Bitte geben Sie die folgende Liste vollständig und Zeile für Zeile unverändert wieder.

In einem Datensatz aufgeführte Einträge:

>>>>>

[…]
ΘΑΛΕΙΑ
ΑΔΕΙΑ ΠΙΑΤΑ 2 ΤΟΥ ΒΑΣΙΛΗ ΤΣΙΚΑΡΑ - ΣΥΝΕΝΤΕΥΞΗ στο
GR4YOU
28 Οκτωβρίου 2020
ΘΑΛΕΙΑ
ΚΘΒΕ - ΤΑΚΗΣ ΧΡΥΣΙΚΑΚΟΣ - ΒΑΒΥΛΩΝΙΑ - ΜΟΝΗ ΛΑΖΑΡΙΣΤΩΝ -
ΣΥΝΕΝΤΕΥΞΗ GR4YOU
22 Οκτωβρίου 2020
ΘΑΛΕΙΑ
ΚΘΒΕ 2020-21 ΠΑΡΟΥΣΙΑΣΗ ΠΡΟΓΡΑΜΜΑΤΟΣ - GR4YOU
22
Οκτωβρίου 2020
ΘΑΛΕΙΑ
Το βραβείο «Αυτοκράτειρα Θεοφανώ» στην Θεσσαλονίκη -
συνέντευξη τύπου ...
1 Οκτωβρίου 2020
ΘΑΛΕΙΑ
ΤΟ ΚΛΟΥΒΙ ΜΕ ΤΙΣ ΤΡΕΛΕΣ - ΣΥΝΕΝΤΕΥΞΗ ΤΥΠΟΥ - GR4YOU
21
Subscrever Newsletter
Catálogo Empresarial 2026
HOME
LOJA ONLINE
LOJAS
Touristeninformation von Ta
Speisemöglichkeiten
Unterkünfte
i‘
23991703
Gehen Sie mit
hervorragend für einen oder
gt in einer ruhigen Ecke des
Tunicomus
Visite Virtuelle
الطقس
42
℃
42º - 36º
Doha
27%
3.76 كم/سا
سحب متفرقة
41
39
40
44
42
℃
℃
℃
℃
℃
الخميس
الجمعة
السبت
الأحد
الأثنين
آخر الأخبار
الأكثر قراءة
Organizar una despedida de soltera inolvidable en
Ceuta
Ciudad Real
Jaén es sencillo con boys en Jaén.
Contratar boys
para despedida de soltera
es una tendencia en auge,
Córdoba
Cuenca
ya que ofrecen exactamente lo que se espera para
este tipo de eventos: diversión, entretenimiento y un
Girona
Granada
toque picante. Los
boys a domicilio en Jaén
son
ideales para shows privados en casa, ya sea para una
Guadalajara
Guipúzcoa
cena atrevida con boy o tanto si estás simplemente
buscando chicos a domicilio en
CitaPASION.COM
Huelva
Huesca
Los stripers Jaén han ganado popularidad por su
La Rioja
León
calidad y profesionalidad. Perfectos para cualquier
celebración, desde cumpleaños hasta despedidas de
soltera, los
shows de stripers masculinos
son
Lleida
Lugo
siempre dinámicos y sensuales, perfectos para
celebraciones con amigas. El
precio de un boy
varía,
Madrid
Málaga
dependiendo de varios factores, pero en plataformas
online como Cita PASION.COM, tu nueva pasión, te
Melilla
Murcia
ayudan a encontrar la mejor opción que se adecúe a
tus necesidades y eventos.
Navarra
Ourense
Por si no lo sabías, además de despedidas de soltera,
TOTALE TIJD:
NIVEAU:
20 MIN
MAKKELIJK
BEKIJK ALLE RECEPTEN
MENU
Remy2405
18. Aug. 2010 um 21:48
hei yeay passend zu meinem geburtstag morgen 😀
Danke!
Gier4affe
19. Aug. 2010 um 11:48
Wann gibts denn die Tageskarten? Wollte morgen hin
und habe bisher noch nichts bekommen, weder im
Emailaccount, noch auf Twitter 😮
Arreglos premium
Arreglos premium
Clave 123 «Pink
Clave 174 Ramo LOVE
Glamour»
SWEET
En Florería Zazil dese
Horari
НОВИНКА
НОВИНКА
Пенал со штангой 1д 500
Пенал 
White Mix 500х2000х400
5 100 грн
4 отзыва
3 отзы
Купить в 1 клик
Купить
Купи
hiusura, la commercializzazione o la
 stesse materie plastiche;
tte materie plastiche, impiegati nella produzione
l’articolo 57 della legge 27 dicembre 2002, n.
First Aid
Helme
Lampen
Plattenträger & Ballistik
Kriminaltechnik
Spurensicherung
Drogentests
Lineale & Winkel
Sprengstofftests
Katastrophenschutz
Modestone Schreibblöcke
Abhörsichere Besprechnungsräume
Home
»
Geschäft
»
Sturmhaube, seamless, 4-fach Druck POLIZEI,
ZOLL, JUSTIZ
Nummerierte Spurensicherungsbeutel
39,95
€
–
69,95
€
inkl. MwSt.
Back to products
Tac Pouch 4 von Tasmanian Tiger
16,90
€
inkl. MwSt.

<<<<<

Lösung:
[…]
ΘΑΛΕΙΑ
ΑΔΕΙΑ ΠΙΑΤΑ 2 ΤΟΥ ΒΑΣΙΛΗ ΤΣΙΚΑΡΑ - ΣΥΝΕΝΤΕΥΞΗ στο
GR4YOU
28 Οκτωβρίου 2020
ΘΑΛΕΙΑ
ΚΘΒΕ - ΤΑΚΗΣ ΧΡΥΣΙΚΑΚΟΣ - ΒΑΒΥΛΩΝΙΑ - ΜΟΝΗ ΛΑΖΑΡΙΣΤΩΝ -
ΣΥΝΕΝΤΕΥΞΗ GR4YOU
22 Οκτωβρίου 2020
ΘΑΛΕΙΑ
ΚΘΒΕ 2020-21 ΠΑΡΟΥΣΙΑΣΗ ΠΡΟΓΡΑΜΜΑΤΟΣ - GR4YOU
22
Οκτωβρίου 2020
ΘΑΛΕΙΑ
Το βραβείο «Αυτοκράτειρα Θεοφανώ» στην Θεσσαλονίκη -
συνέντευξη τύπου ...
1 Οκτωβρίου 2020
ΘΑΛΕΙΑ
ΤΟ ΚΛΟΥΒΙ ΜΕ ΤΙΣ ΤΡΕΛΕΣ - ΣΥΝΕΝΤΕΥΞΗ ΤΥΠΟΥ - GR4YOU
21
Subscrever Newsletter
Catálogo Empresarial 2026
HOME
LOJA ONLINE
LOJAS
Touristeninformation von Ta
Speisemöglichkeiten
Unterkünfte
i‘
23991703
Gehen Sie mit
hervorragend für einen oder
gt in einer ruhigen Ecke des
Tunicomus
Visite Virtuelle
الطقس
42
℃
42º - 36º
Doha
27%
3.76 كم/سا
سحب متفرقة
41
39
40
44
42
℃
℃
℃
℃
℃
الخميس
الجمعة
السبت
الأحد
الأثنين
آخر الأخبار
الأكثر قراءة
Organizar una despedida de soltera inolvidable en
Ceuta
Ciudad Real
Jaén es sencillo con boys en Jaén.
Contratar boys
para despedida de soltera
es una tendencia en auge,
Córdoba
Cuenca
ya que ofrecen exactamente lo que se espera para
este tipo de eventos: diversión, entretenimiento y un
Girona
Granada
toque picante. Los
boys a domicilio en Jaén
son
ideales para shows privados en casa, ya sea para una
Guadalajara
Guipúzcoa
cena atrevida con boy o tanto si estás simplemente
buscando chicos a domicilio en
CitaPASION.COM
Huelva
Huesca
Los stripers Jaén han ganado popularidad por su
La Rioja
León
calidad y profesionalidad. Perfectos para cualquier
celebración, desde cumpleaños hasta despedidas de
soltera, los
shows de stripers masculinos
son
Lleida
Lugo
siempre dinámicos y sensuales, perfectos para
celebraciones con amigas. El
precio de un boy
varía,
Madrid
Málaga
dependiendo de varios factores, pero en plataformas
online como Cita PASION.COM, tu nueva pasión, te
Melilla
Murcia
ayudan a encontrar la mejor opción que se adecúe a
tus necesidades y eventos.
Navarra
Ourense
Por si no lo sabías, además de despedidas de soltera,
TOTALE TIJD:
NIVEAU:
20 MIN
MAKKELIJK
BEKIJK ALLE RECEPTEN
MENU
Remy2405
18. Aug. 2010 um 21:48
hei yeay passend zu meinem geburtstag morgen 😀
Danke!
Gier4affe
19. Aug. 2010 um 11:48
Wann gibts denn die Tageskarten? Wollte morgen hin
und habe bisher noch nichts bekommen, weder im
Emailaccount, noch auf Twitter 😮
Arreglos premium
Arreglos premium
Clave 123 «Pink
Clave 174 Ramo LOVE
Glamour»
SWEET
En Florería Zazil dese
Horari
НОВИНКА
НОВИНКА
Пенал со штангой 1д 500
Пенал 
White Mix 500х2000х400
5 100 грн
4 отзыва
3 отзы
Купить в 1 клик
Купить
Купи
hiusura, la commercializzazione o la
 stesse materie plastiche;
tte materie plastiche, impiegati nella produzione
l’articolo 57 della legge 27 dicembre 2002, n.
First Aid
Helme
Lampen
Plattenträger & Ballistik
Kriminaltechnik
Spurensicherung
Drogentests
Lineale & Winkel
Sprengstofftests
Katastrophenschutz
Modestone Schreibblöcke
Abhörsichere Besprechnungsräume
Home
»
Geschäft
»
Sturmhaube, seamless, 4-fach Druck POLIZEI,
ZOLL, JUSTIZ
Nummerierte Spurensicherungsbeutel
39,95
€
–
69,95
€
inkl. MwSt.
Back to products
Tac Pouch 4 von Tasmanian Tiger
16,90
€
inkl. MwSt.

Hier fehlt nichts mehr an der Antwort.